# 7x70 cigar from Panama



## Puros del Istmo de Panama (Dec 2, 2008)

Here's two pics of my 7x70 cigar from Panama.


----------



## Richterscale (Jan 8, 2011)

lol nice.. how does it smoke? heh


----------



## feverishweasel (Mar 22, 2011)

wow, to quote what a girl told me once, "My jaw would hurt if I put my mouth around that"


----------



## sckfck (Mar 17, 2011)

WOW!


----------



## TonyBrooklyn (Jan 28, 2010)

It gives new meaning to the term Jawbreaker!


----------



## jneely (Aug 17, 2009)

Spectacular! Huge fan of the large ring gauges (and that's the definition of large ring gauge)


----------



## bigslowrock (May 9, 2010)

do you use that to start a camp fire?


----------



## Puros del Istmo de Panama (Dec 2, 2008)

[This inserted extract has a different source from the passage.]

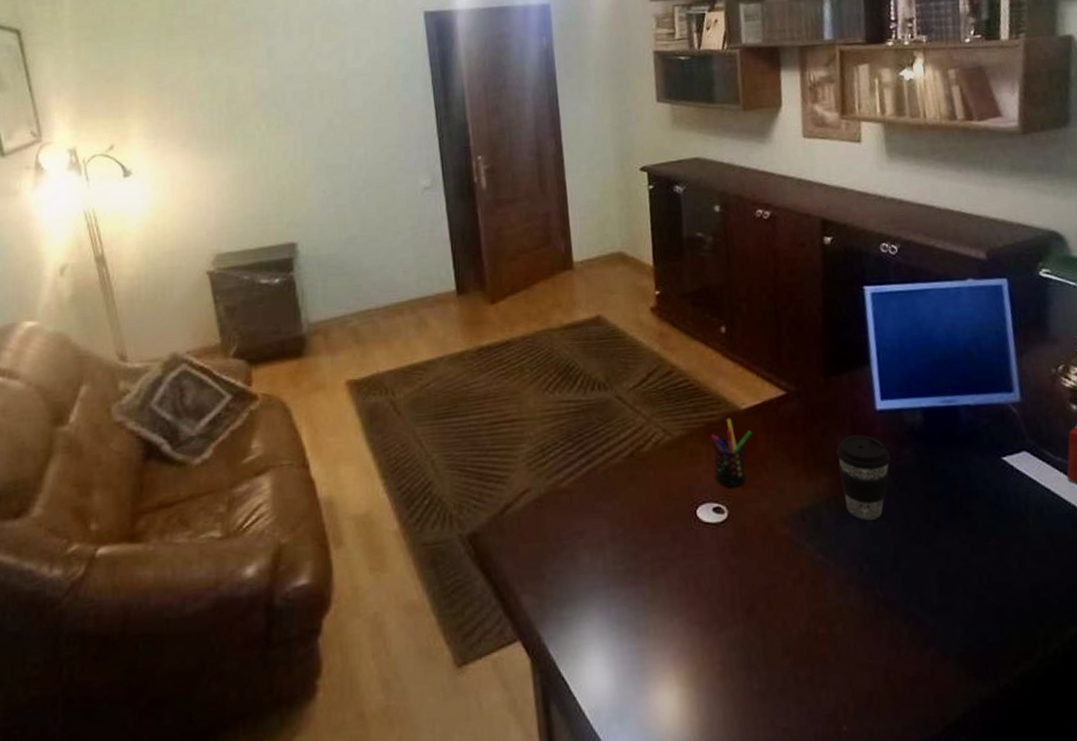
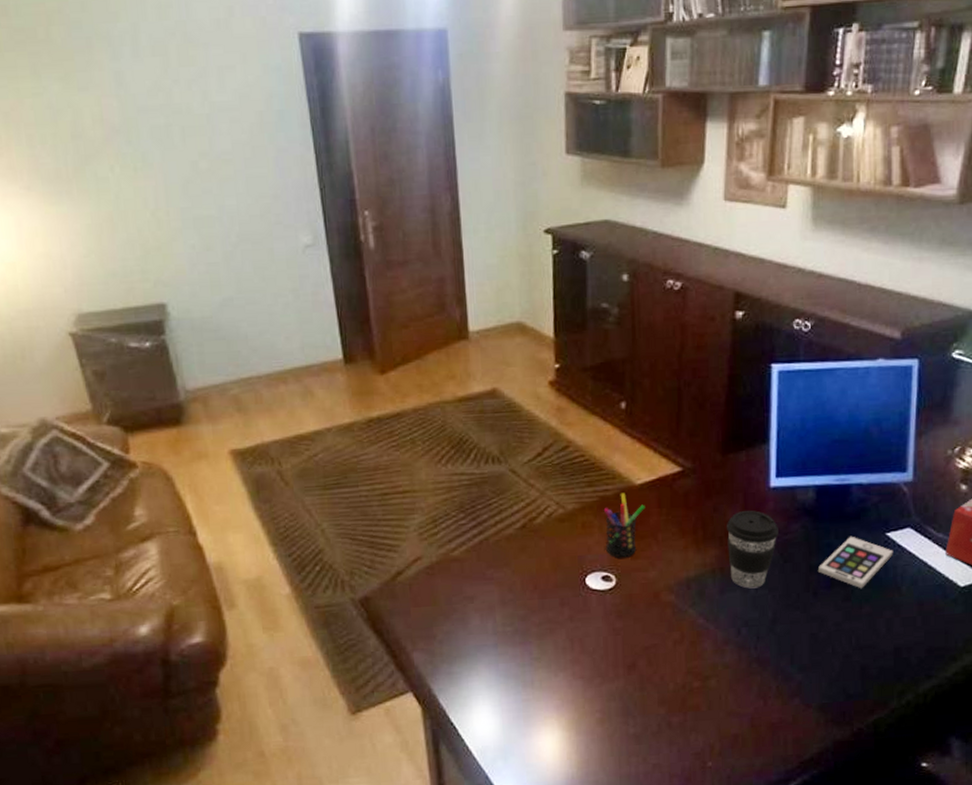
smartphone: none [935,461,1013,520] -> present [817,536,894,589]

Smokes great. Of course, lots of smoke. Should not be smoked while driving. A medium to full cigar. Original blend was full flavor. 
Filler and binder from Panama with Sumatra or Conn. wrapper from Nicaragua.


----------



## Zogg (Aug 31, 2010)

psh...

the puros indios is 18 inches XD


----------



## sckfck (Mar 17, 2011)

wow... thats ridiculous


----------



## Bunker (Jul 20, 2010)

I think Veeral needs one, he has already smoked an DE Egg :faint:


----------



## Deefuzz (Mar 25, 2011)

Wow. That has to be one of the biggest I have ever seen.

Well that one and the picture that Zogg posted up above


----------



## Zogg (Aug 31, 2010)

its a puros indios CHIEF, my friend's smoked one before (took 4.5 hours or so apparently)

they're $20-30, and you can actually find em relatively easily.

I'll have to find the pic of him smoking it.. he got a job working at a tobacco shop and that's their initiation thing for new people.. gotta smoke a chief!


----------



## l330n (Mar 24, 2011)

WOAH!


----------